Re: [PATCH 1/2] kernfs: add kernfs_ops.free operation to free resources tied to the file

Tejun Heo <tj@xxxxxxxxxx> · Tue, 27 Jun 2023 15:54:22 -1000

Hello,

On Tue, Jun 27, 2023 at 02:58:08PM -0700, Suren Baghdasaryan wrote:
> Ok in kernfs_generic_poll() we are using kernfs_open_node.poll
> waitqueue head for polling and kernfs_open_node is freed from inside
> kernfs_unlink_open_file() which is called from kernfs_fop_release().
> So, it is destroyed only when the last fput() is done, unlike the
> ops->release() operation which we are using for destroying PSI
> trigger's waitqueue. So, it seems we still need an operation which
> would indicate that the file is truly going away.

If we want to stay consistent with how kernfs behaves w.r.t. severing, the
right thing to do would be preventing any future polling at severing and
waking up everyone currently waiting, which sounds fine from cgroup behavior
POV too.

Now, the challenge is designing an interface which is difficult to make
mistake with. IOW, it'd be great if kernfs wraps poll call so that severing
is implemented without kernfs users doing anything, or at least make it
pretty obvious what the correct usage pattern is.

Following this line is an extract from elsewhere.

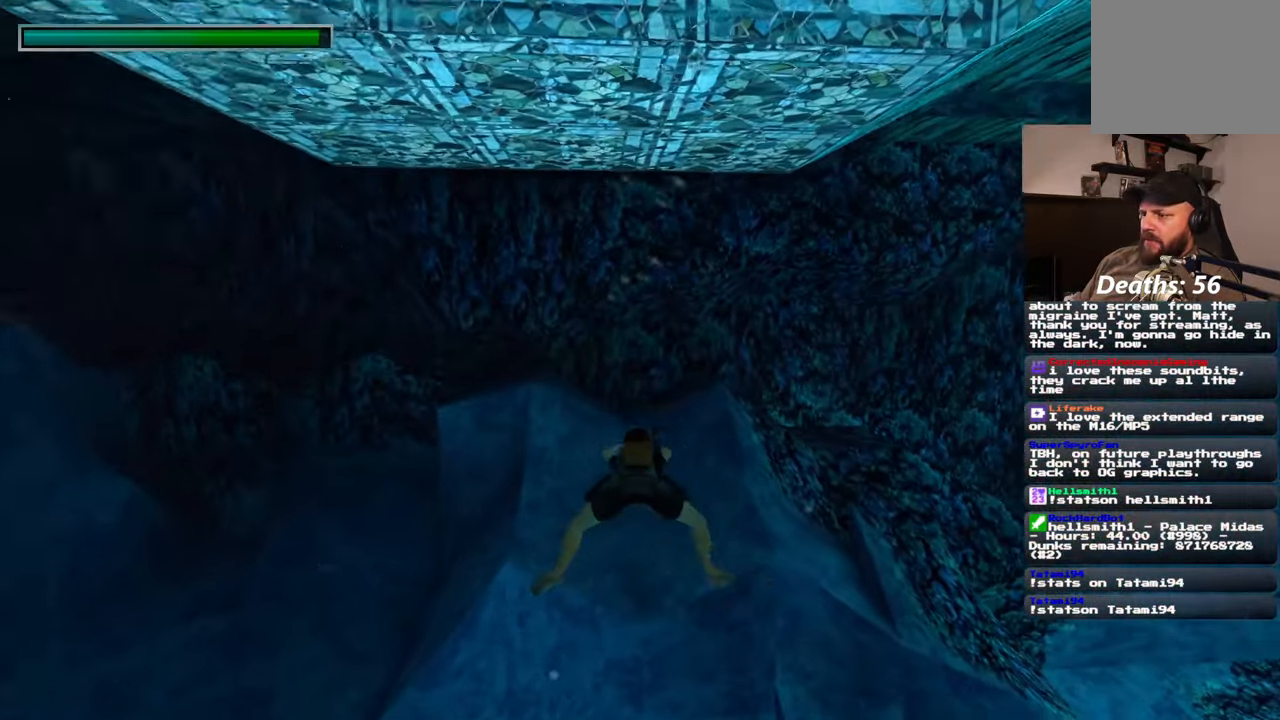
{"dt_ms": 500, "buttons": [], "left_stick": "up", "right_stick": "center", "events": [[100, "right_stick", "center"]]}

> Christian's suggestion to rename current ops->release() operation into
> ops->drain() (or ops->flush() per Matthew's request) and introduce a
> "new" ops->release() which is called only when the last fput() is done
> seems sane to me. Would everyone be happy with that approach?

I'm not sure I'd go there. The contract is that once ->release() is called,
the code backing that file can go away (e.g. rmmod'd). It really should
behave just like the last put from kernfs users' POV. For this specific fix,
it's safe because we know the ops is always built into the kernel and won't
go away but it'd be really bad if the interface says "this is a normal thing
to do". We'd be calling into rmmod'd text pages in no time.

So, I mean, even for temporary fix, we have to make it abundantly clear that
this is not for usual usage and can only be used if the code backing the ops
is built into the kernel and so on.

Thanks.

-- 
tejun